◆ ABOUT THIS TASK ◆
In the supplied text, which airport did Sir David fly from, and to which airport, before Ryanair pulled the plug?

◆ SUPPLIED TEXT ◆
Start of Block
The list also includes regeneration of Sapley Square in Huntingdon, eco-housing in Oxmoor, SmartLife homes in March, Cowley Road junction improvements and park-and-ride relocation in Cambridge, Cambourne churches’ community centre, masterplanning in Ely, Soham and Littleport, water-cycle strategy research and improvements to Grafham Water Centre at Perry.

So the former Minister will leave the flatlands of Cambridgeshire to return home to east Lancashire with the satisfaction of having achieved much in spite of the recession, the Government’s decision to ditch the A14 improvements and serious delays to the Northstowe project. “I shall leave with a clear conscience.”

But he will also leave with fond memories. “I shall miss people. Everyone has been so kind. We northerners think no one is as warm-hearted and generous as we are. It’s tosh.”

Sir David, who will soon be 65, is married to a barrister with chambers in Manchester. They have three grown-up sons.

“I shall do quite a bit of charity work and a lot of walking now that I shall have the time. We are both walkers, and anyway it’s something you can’t avoid when you have a springer spaniel,” he said.

What he will not miss, however, is the weekly commute. “I used to fly from Blackpool Airport to Stansted until Ryanair pulled the plug. Now I take train from Preston to Milton Keynes and come from there by road.

“I shall come back from time to time to see the good friends we’ve made here. But I shan’t miss getting up at 5.30am – that’s a killer.”
End of Block
◆ STUDY MATERIAL ◆
Start of Block
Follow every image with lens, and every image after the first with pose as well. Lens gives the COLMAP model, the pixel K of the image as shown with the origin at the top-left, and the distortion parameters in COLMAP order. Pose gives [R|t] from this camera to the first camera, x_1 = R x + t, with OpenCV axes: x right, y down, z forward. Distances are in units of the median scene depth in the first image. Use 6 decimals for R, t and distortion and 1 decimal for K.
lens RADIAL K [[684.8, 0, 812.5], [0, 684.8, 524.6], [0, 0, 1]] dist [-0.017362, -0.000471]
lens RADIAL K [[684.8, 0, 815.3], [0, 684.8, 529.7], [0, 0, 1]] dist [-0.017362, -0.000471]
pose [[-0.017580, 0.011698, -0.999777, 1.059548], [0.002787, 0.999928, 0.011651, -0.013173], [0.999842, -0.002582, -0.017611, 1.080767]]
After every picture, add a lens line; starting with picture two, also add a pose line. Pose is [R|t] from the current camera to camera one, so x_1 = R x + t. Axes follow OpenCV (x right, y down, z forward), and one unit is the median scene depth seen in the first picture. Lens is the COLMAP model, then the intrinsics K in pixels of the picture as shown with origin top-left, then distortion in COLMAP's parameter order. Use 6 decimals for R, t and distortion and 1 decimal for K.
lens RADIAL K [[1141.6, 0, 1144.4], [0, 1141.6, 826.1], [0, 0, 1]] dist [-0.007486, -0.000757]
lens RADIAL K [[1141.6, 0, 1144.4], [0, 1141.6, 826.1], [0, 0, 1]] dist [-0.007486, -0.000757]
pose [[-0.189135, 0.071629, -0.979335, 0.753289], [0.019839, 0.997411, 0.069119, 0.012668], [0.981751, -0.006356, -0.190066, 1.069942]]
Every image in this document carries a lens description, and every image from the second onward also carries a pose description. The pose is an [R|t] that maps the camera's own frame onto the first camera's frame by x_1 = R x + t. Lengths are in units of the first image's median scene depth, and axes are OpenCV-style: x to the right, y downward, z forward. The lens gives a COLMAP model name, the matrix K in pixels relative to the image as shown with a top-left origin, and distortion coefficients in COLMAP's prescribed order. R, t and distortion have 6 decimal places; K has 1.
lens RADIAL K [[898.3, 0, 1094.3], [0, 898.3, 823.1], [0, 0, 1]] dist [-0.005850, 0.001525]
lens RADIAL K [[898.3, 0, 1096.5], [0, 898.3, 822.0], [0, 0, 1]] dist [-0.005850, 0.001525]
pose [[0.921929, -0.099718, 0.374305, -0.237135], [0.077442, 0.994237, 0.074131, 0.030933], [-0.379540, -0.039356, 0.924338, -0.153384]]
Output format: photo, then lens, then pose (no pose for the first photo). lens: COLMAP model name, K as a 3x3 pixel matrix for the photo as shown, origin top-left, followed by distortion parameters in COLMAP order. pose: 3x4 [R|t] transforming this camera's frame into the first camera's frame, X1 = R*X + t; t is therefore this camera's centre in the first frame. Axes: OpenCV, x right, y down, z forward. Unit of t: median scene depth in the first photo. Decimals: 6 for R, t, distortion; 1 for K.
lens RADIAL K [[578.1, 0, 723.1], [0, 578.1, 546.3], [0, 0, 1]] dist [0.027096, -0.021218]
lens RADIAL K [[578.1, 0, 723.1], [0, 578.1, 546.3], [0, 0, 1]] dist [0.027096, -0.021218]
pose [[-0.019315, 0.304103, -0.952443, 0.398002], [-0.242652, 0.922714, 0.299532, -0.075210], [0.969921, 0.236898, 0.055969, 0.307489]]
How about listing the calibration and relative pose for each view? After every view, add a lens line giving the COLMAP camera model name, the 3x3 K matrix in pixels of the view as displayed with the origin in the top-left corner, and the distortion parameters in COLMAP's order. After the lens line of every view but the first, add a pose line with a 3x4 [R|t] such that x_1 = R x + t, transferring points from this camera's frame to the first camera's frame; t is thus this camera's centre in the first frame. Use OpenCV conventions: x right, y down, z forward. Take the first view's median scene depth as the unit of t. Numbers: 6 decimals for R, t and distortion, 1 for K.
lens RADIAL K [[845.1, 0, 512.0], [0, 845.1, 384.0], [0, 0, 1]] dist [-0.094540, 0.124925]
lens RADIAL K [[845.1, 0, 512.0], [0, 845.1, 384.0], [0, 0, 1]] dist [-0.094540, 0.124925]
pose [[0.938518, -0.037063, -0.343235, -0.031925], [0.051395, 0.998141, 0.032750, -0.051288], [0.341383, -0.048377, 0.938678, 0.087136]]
End of Block
◆ SOLUTION TO THIS TASK ◆
He flew from Blackpool Airport to Stansted.